**Exercise objective:** Within the lines below, the span from the line with "left hip: (239, 201)" to the line with "right elbow: (58, 88)", both ends included, is to be reproduced exactly, with pictures omitted.

-------------------------

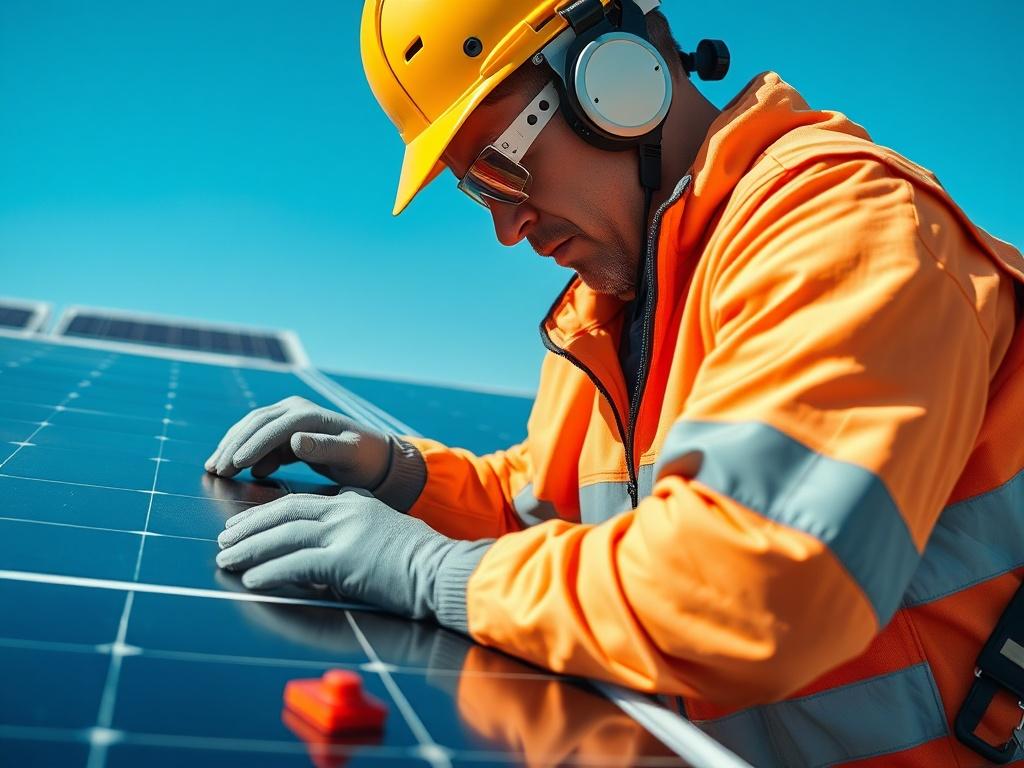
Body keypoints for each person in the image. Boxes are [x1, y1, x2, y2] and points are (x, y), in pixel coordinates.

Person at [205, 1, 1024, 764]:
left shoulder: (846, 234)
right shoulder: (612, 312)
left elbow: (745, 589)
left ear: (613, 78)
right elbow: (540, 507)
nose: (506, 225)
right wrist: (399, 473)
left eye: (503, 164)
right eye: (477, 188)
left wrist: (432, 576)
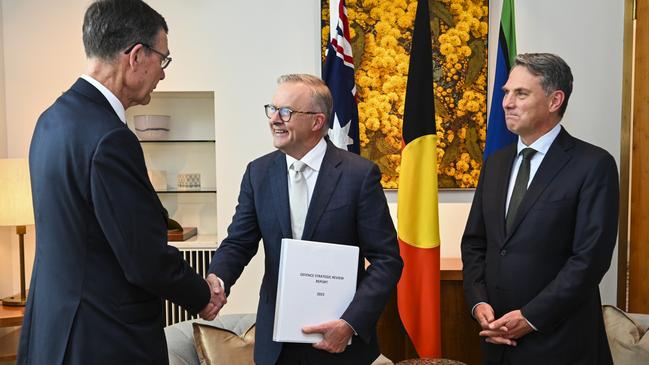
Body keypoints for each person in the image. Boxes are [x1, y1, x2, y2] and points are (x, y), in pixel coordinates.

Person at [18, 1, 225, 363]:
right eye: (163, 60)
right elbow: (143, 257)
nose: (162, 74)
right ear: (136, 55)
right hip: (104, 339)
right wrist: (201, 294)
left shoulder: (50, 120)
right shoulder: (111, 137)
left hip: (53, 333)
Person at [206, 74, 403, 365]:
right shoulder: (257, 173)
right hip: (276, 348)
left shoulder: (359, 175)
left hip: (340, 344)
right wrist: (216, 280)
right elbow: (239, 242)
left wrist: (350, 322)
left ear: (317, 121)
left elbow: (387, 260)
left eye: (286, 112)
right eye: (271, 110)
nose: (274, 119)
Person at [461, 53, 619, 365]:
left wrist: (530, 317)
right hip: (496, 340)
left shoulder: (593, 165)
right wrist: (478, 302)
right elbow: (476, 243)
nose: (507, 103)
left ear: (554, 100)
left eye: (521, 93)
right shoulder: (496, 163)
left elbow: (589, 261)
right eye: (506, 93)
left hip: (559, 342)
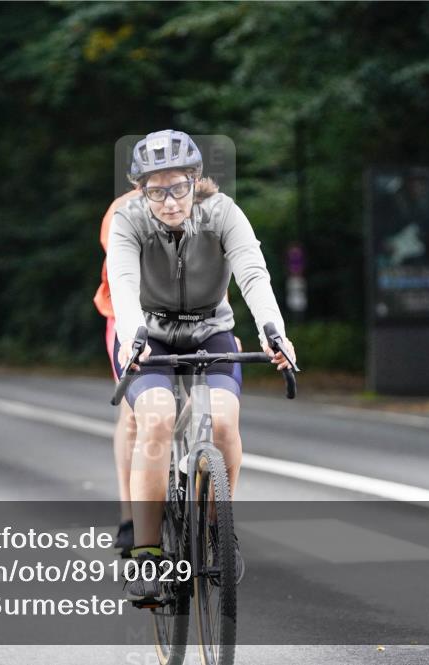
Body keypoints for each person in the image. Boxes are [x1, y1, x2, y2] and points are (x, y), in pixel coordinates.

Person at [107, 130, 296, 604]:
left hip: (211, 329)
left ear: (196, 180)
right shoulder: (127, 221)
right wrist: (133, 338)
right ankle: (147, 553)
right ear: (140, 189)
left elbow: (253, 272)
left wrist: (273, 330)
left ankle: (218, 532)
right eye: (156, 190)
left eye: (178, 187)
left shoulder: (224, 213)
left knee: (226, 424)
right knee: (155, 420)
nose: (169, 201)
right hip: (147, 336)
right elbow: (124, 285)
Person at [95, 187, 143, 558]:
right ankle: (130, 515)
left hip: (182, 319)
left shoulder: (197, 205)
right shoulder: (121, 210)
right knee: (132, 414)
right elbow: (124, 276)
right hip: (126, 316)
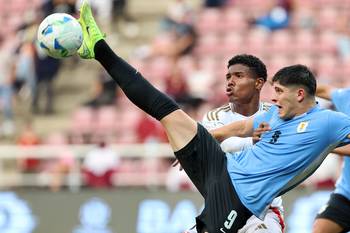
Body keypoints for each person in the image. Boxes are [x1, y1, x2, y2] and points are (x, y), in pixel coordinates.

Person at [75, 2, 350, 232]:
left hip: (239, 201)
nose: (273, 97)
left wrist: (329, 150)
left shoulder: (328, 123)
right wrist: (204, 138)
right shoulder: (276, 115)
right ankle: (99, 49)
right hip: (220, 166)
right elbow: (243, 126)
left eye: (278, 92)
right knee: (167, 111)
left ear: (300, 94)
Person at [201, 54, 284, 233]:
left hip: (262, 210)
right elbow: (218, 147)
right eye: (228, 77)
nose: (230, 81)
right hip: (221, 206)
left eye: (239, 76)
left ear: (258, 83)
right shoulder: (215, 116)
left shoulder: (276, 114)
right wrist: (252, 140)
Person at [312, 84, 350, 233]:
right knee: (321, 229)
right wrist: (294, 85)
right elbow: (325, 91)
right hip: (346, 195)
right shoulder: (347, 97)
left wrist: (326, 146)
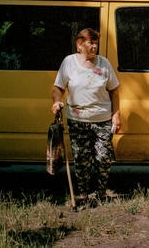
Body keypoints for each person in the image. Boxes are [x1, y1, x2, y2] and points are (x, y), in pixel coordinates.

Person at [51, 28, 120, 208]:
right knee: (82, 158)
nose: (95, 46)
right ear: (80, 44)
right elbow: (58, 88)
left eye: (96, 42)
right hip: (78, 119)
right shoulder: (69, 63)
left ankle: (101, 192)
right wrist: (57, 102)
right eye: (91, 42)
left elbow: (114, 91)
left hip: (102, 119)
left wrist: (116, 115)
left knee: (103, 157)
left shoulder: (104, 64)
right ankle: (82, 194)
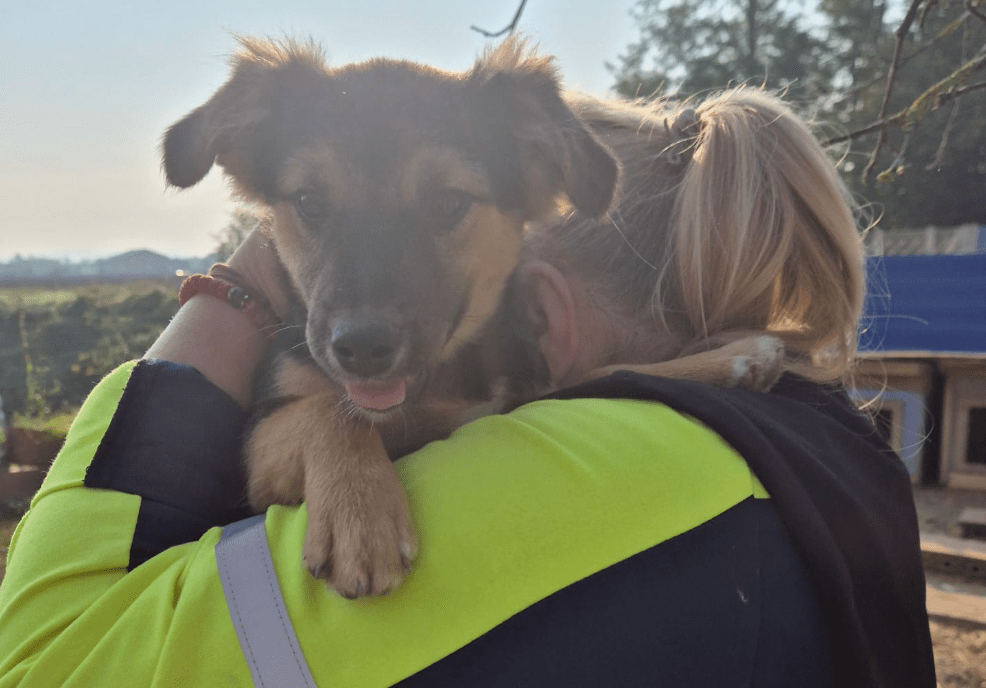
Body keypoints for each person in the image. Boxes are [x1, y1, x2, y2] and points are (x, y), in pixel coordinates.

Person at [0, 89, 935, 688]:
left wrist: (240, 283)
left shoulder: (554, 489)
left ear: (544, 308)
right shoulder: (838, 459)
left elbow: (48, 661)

-------------------------

**Task output:**
left hip: (239, 201)
nose: (273, 97)
left wrist: (329, 150)
left shoulder: (328, 123)
right wrist: (204, 138)
right shoulder: (276, 115)
right ankle: (99, 49)
right hip: (220, 166)
right elbow: (243, 126)
left eye: (278, 92)
right knee: (167, 111)
left ear: (300, 94)
Person at [201, 54, 284, 233]:
left hip: (262, 210)
right elbow: (218, 147)
right eye: (228, 77)
nose: (230, 81)
right hip: (221, 206)
left eye: (239, 76)
left ear: (258, 83)
right shoulder: (215, 116)
left shoulder: (276, 114)
right wrist: (252, 140)
Person at [312, 84, 350, 233]:
right knee: (321, 229)
right wrist: (294, 85)
right elbow: (325, 91)
right hip: (346, 195)
right shoulder: (347, 97)
left wrist: (326, 146)
Body keypoints for each person in the image. Boxes are [x1, y1, x2, y2] and points are (x, y), in pixel coordinates.

Person at [51, 28, 120, 208]:
right knee: (82, 158)
nose: (95, 46)
right ear: (80, 44)
right elbow: (58, 88)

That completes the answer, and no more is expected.